I'm not a statistician, and trying to grasp the idea of conditional distribution and GLM for a while now. Somebody suggested I run a GAM, but I read this post saying that a categorical-variables-only gam is essentially a GLM. Is it ok to run LM even though not all of the conditional distributions are normally distributed? Or should I run a GAM? or GLM with family=gaussian
? There is a strong possibility I misunderstood the hole conditional distribution matter altogether.. And if this is the case I would appreciate some direction to relevant sources of information!
--Edit--
Given the much appreciated comments, I would like to add a follow-up question. Fitting a GLM with family=Gamma(link="log")
does seem more reasonable, and that is what I did:
Call:
glm(formula = DW ~ pheno * treatment + population, family = Gamma(link = "log"),
data = data)
Deviance Residuals:
Min 1Q Median 3Q Max
-2.53916 -0.21793 -0.02238 0.18246 0.93584
Coefficients:
Estimate Std. Error t value Pr(>|t|)
(Intercept) -0.347274 0.122428 -2.837 0.005422 **
pheno6_8 0.373920 0.141367 2.645 0.009353 **
pheno8_10 0.494900 0.141367 3.501 0.000669 ***
treatmentHerbicide -0.538135 0.141367 -3.807 0.000231 ***
populationB -0.087105 0.115426 -0.755 0.452061
populationC 0.006129 0.115426 0.053 0.957750
populationD -0.427240 0.115426 -3.701 0.000335 ***
pheno6_8:treatmentHerbicide 0.702339 0.199923 3.513 0.000642 ***
pheno8_10:treatmentHerbicide 0.736103 0.199923 3.682 0.000359 ***
---
Signif. codes: 0 ‘***’ 0.001 ‘**’ 0.01 ‘*’ 0.05 ‘.’ 0.1 ‘ ’ 1
(Dispersion parameter for Gamma family taken to be 0.1998466)
Null deviance: 64.538 on 119 degrees of freedom
Residual deviance: 45.280 on 111 degrees of freedom
AIC: 154.45
Number of Fisher Scoring iterations: 9
Here are some diagnostic plots:
However, when I fit a GLM with family=gaussian(link="identity")
(which is essentially a LM?) the fit appears to be much better:
Call:
glm(formula = DW ~ pheno * treatment + population, family = gaussian(),
data = data)
Deviance Residuals:
Min 1Q Median 3Q Max
-0.50146 -0.14168 -0.02424 0.11672 0.54109
Coefficients:
Estimate Std.
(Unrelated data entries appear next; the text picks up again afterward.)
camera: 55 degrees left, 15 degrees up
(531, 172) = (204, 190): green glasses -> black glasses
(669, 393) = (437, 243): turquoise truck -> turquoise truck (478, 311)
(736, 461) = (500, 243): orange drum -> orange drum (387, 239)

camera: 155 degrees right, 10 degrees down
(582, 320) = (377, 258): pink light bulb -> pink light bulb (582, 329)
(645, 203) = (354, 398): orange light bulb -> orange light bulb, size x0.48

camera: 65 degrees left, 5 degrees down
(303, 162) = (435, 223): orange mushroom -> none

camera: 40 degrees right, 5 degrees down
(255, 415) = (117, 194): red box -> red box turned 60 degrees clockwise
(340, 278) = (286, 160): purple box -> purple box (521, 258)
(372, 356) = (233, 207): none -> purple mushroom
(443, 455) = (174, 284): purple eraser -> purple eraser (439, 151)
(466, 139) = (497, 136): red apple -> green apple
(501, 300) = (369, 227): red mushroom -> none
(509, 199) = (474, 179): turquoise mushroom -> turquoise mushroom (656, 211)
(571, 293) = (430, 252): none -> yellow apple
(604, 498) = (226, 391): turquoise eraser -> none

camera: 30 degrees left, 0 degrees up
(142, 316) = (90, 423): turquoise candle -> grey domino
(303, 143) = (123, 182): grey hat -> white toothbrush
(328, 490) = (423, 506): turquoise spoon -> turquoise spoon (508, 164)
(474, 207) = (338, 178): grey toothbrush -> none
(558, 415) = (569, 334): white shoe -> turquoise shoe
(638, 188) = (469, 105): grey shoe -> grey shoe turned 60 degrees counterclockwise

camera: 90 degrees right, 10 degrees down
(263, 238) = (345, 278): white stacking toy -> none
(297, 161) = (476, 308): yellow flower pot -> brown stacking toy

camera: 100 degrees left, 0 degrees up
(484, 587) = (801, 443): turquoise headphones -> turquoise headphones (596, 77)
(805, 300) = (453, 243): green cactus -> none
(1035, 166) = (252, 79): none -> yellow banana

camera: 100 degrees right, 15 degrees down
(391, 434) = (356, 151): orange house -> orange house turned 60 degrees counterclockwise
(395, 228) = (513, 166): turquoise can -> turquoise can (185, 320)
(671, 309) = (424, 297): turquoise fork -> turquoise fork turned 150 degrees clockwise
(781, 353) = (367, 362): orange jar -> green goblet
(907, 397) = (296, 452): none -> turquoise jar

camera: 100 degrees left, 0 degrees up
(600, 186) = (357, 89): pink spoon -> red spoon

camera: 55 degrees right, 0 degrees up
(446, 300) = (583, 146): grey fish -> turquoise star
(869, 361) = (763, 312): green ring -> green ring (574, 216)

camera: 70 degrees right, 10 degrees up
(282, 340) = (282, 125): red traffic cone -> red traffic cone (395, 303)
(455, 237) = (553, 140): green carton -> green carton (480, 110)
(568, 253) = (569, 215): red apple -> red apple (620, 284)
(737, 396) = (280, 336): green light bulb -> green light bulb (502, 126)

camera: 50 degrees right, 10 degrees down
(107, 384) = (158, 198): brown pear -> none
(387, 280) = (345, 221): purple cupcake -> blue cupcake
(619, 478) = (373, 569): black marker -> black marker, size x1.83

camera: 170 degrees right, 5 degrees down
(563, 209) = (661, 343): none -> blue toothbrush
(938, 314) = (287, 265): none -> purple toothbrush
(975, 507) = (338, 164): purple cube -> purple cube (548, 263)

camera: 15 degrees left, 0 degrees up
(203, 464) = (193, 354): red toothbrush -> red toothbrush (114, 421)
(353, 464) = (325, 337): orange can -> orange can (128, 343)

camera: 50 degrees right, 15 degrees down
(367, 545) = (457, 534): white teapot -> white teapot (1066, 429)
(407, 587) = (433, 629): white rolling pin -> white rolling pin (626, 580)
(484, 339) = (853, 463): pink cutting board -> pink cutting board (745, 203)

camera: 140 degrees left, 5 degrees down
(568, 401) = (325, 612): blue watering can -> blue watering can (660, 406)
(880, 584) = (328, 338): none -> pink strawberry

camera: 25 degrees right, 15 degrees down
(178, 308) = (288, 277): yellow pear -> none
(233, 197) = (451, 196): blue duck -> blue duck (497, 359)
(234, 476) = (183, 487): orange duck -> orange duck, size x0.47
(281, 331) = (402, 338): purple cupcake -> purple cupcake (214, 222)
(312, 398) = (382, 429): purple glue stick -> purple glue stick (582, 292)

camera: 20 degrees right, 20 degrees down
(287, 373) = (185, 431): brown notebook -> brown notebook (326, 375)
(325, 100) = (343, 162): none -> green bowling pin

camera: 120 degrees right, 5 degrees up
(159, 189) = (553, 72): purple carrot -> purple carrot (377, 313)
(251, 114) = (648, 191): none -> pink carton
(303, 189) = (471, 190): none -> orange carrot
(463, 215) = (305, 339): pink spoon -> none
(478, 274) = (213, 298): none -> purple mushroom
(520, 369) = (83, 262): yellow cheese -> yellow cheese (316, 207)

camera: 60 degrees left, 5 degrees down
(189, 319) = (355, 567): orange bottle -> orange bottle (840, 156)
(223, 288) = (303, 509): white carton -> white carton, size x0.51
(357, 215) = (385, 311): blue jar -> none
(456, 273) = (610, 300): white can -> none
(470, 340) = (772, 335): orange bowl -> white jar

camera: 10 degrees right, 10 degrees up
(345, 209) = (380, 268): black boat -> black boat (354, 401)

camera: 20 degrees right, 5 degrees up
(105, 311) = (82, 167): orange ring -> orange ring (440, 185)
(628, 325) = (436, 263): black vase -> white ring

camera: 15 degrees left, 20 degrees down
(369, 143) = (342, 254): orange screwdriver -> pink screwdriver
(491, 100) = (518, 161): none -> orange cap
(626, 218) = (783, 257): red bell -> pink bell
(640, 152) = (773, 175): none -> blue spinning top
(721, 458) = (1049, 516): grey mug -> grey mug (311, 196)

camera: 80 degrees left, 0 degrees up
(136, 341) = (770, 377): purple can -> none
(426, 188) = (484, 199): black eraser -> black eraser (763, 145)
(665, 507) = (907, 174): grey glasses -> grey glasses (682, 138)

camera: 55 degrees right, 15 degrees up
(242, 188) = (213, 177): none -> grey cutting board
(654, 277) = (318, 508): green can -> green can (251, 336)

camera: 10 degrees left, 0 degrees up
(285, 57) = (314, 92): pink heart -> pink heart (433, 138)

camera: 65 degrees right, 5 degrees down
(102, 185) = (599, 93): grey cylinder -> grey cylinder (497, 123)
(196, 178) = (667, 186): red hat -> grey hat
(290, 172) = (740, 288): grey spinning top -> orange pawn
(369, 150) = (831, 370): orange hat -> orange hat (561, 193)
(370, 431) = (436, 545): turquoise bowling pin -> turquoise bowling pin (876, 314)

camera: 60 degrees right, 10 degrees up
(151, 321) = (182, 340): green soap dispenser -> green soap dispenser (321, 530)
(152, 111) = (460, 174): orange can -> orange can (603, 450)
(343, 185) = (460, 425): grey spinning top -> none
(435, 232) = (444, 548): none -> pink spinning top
Error t value Pr(>|t|)
(Intercept) 0.65541 0.06433 10.187 < 2e-16 ***
pheno6_8 0.30100 0.07429 4.052 9.45e-05 ***
pheno8_10 0.40600 0.07429 5.465 2.87e-07 ***
treatmentHerbicide -0.20995 0.07429 -2.826 0.005588 **
populationB -0.03333 0.06066 -0.550 0.583729
populationC 0.06600 0.06066 1.088 0.278901
populationD -0.20830 0.06066 -3.434 0.000837 ***
pheno6_8:treatmentHerbicide 0.35795 0.10506 3.407 0.000915 ***
pheno8_10:treatmentHerbicide 0.43745 0.10506 4.164 6.21e-05 ***
---
Signif. codes: 0 ‘***’ 0.001 ‘**’ 0.01 ‘*’ 0.05 ‘.’ 0.1 ‘ ’ 1
(Dispersion parameter for gaussian family taken to be 0.05518593)
Null deviance: 17.0922 on 119 degrees of freedom
Residual deviance: 6.1256 on 111 degrees of freedom
AIC: 3.5442
Number of Fisher Scoring iterations: 2
And the same plots for the second model:
Both models are not without problems, especially for those plants of the sensitive population which all died (and resulted in a near-zero DW and small variance), but judging by what I know: lower AIC, the deviance of the residuals, the diagnostic plots.. normal approximation works better. Why is this happening? And which is the correct choice (if any)?